Spatial grounding data:
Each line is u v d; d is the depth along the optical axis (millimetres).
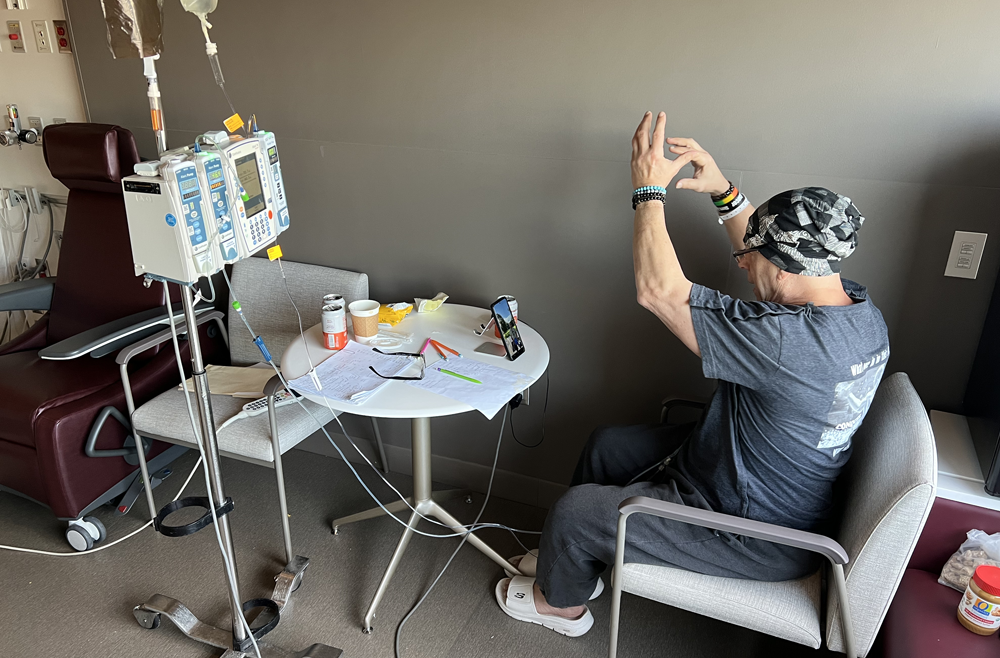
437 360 1690
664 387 1961
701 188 1588
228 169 1267
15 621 1770
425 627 1756
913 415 1316
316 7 1972
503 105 1868
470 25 1828
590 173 1836
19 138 2578
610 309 1942
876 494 1249
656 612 1819
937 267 1599
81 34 2295
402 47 1921
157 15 1134
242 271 2246
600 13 1698
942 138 1511
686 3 1617
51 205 2746
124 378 1892
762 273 1368
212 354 2357
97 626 1760
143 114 2334
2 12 2428
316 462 2484
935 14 1438
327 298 1794
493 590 1882
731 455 1396
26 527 2133
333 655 1630
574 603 1583
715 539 1378
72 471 1920
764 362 1271
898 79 1505
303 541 2068
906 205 1581
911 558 1459
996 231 1522
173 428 1863
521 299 2049
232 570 1536
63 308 2354
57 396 1931
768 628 1314
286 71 2082
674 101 1703
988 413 1417
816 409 1291
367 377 1598
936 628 1287
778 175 1669
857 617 1271
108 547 2043
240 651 1617
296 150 2168
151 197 1167
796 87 1587
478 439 2266
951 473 1421
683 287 1354
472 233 2035
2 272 2928
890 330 1689
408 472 2414
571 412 2107
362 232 2184
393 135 2023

TASK GOAL: Your answer should be the lines from the opening of the records through the line with "731 455 1396", both ends retyped exactly and pictures left out.

RESPONSE:
Each line is u v d; d is the depth along the optical axis (millimetres).
437 360 1690
664 387 1961
701 188 1588
228 169 1267
15 621 1770
425 627 1756
913 415 1316
316 7 1972
503 105 1868
470 25 1828
590 173 1836
19 138 2578
610 309 1942
876 494 1249
656 612 1819
937 267 1599
81 34 2295
402 47 1921
157 15 1134
242 271 2246
600 13 1698
942 138 1511
686 3 1617
51 205 2746
124 378 1892
762 273 1368
212 354 2357
97 626 1760
143 114 2334
2 12 2428
316 462 2484
935 14 1438
327 298 1794
493 590 1882
731 455 1396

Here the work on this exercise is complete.